● **TO DO**
a – Give the username of each member who posts in the forum thread about the Vizsla pup, with each name listed once.
b – Write the next part of the forum thread about the Vizsla pup, picking up after its final post.

# Is he a Vizsla



## Stevehf2 (Mar 29, 2015)

I bought a Vizsla pup yesterday and saw the mother but today we found out he should have a pink nose not dark brown!
Is he a Vizsla still?


----------



## Stevehf2 (Mar 29, 2015)

Pic attached


----------



## harrigab (Aug 21, 2011)

how old is he?, his nose does look dark, what colour are his eyes?


----------



## texasred (Jan 29, 2012)

Nose looks a little dark, unless he's rubbed it on something. Hard to tell the eye coloring from the pictures.


----------



## organicthoughts (Oct 9, 2012)

Looks like a vizsla x lab


----------



## Stevehf2 (Mar 29, 2015)

9 weeks, eyes are light brown and dark in the middle.
He's the right Vizsla colour as was the mum.

He was kept in an outside shed with no windows so total darkness too


----------



## Stevehf2 (Mar 29, 2015)

This was advert pic


----------



## harrigab (Aug 21, 2011)

sounds dubious to me, even the price is very low for a full viz


----------



## Stevehf2 (Mar 29, 2015)

He's not registered with the UK Kennel club that's why they sell for less.

It's pink on the top and has like a pink stripe patch on it


----------



## mommaofalot (Apr 10, 2014)

I would say he is a mix of something but not sure what. A pure bred V has a nose that matches the rest of it... "Nose: The nose of the Vizsla will always have a reddish color that blends with the coat color. A black, brown or any other color nose is an indication of another breed, or at least not a purebred Vizsla" from purebredpups.org. He still is a good looking pup and if his mom is a V then you will still have one awesome dog!!!


----------



## harrigab (Aug 21, 2011)

Stevehf2 said:


> _*He's not registered with the UK Kennel club that's why they sell for less.*_
> 
> It's pink on the top and has like a pink stripe patch on it


not for that much less though, that's less than half price, typical prices for a registered pup here in UK are between £800 and £1000. Did you contact the seller direct or is the mobile number for a third party?


----------



## texasred (Jan 29, 2012)

Stevehf2 said:


> He's not registered with the UK Kennel club that's why they sell for less.
> 
> It's pink on the top and has like a pink stripe patch on it


If someone has quality registered purebred vizslas, they are not going to sell them cheap with no papers.
Cheap, and no papers should have been the first indicator of the type of person you were dealing with.

● **LISTED ENTRIES**
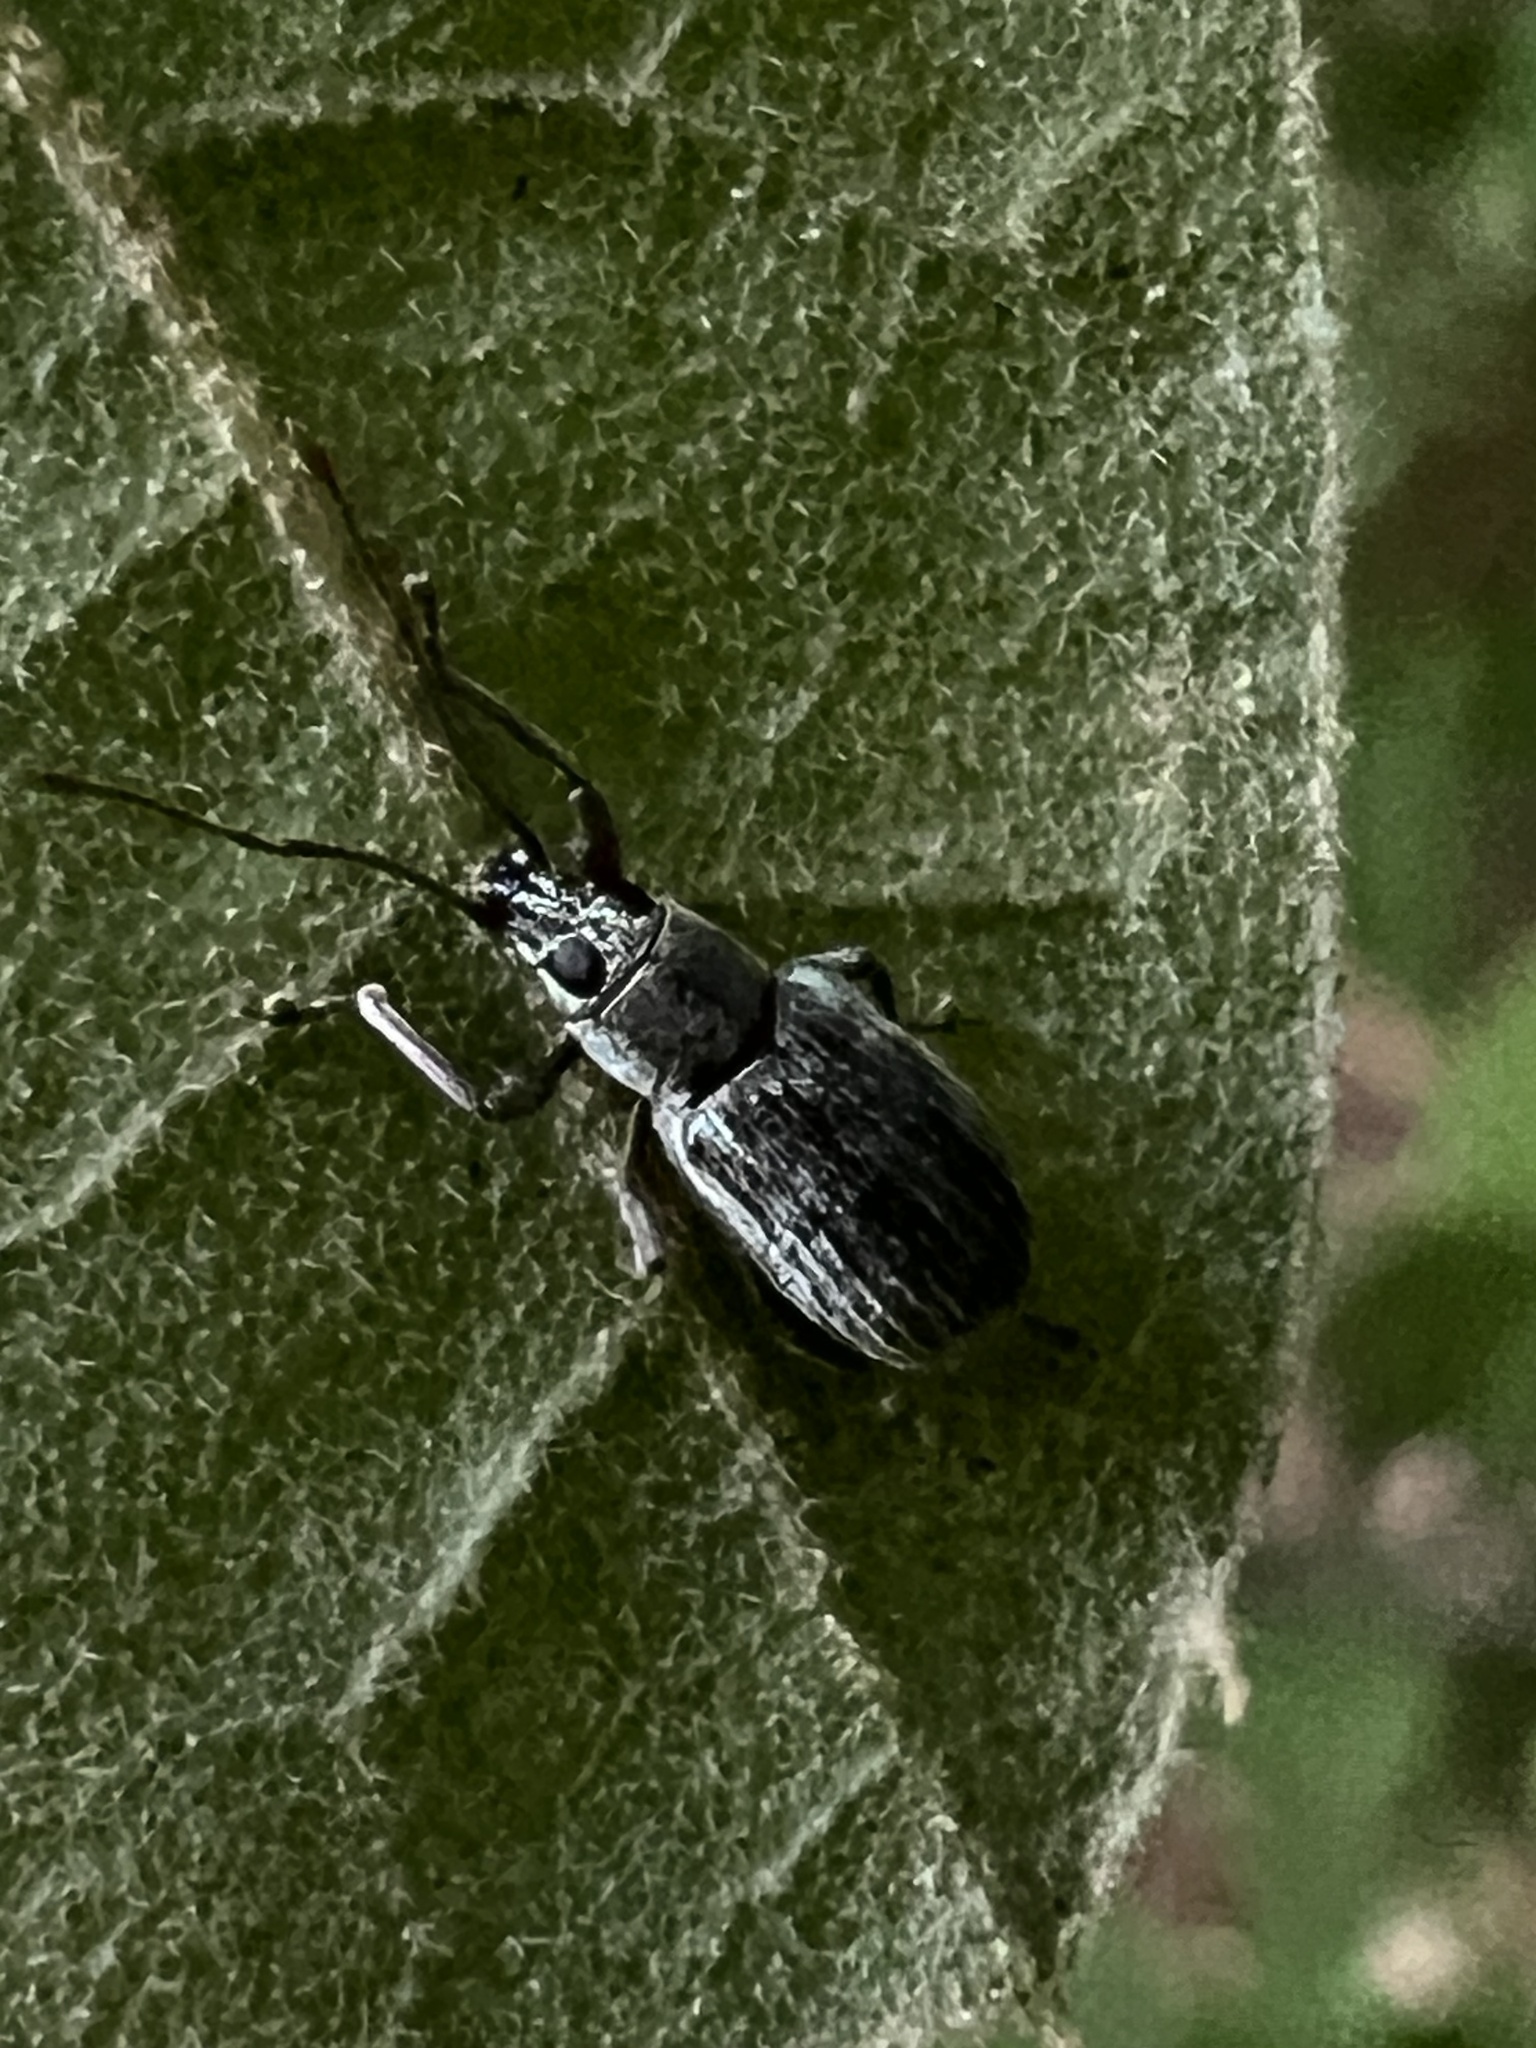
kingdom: Animalia
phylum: Arthropoda
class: Insecta
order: Coleoptera
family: Curculionidae
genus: Cyrtepistomus
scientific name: Cyrtepistomus castaneus
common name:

● **EXERCISE RESULTS**
a – Stevehf2, harrigab, texasred, organicthoughts, mommaofalot

b –
This was the next one


> kept in an outside shed with no windows so total darkness too


People like that prey on uninformed persons wanting to purchase a puppy.
A lot of research into the breed, and breeder should be done before you see the puppies.. 
Because once we see these cute puppies, all reason goes out the window.


----------



## mswhipple (Mar 7, 2011)

He's an adorable puppy, and I hope you have many happy years together!!  Other than the nose color, he does look like a Vizsla to me. Maybe he has, somewhere in his lineage, a Redbone Coonhound. If you look at Google Images, you'll see that they look a lot like Vizslas, but with a darker nose.


----------



## Oscar-vizzle (Jul 7, 2014)

He may not be a full Vizsla but he sure is cute. What ever he is I wouldn't so no to that adorable little face. Hope he brings you lots of happiness and fun times. Even if he has the tiniest bit of V in him then you've got yourself a wonderful doggy no matter what! 

Shame on the seller for being so cruel and deceitful to unsuspecting buyers and beautiful dogs


----------



## Zoton (Feb 4, 2014)

If your concerned about the conditions you can always report them anonymously here.

https://www.rspca.org.uk/utilities/contactus/reportcruelty

If your not and i'm reading into this all wrong please ignore my post. :-X

Dont worry about it not being a full V he looks great.


----------



## killmodell (Nov 10, 2014)

He looks so cute!

You may actually have a wonderful dog on your hands as you may very well get the best of both worlds in one dog!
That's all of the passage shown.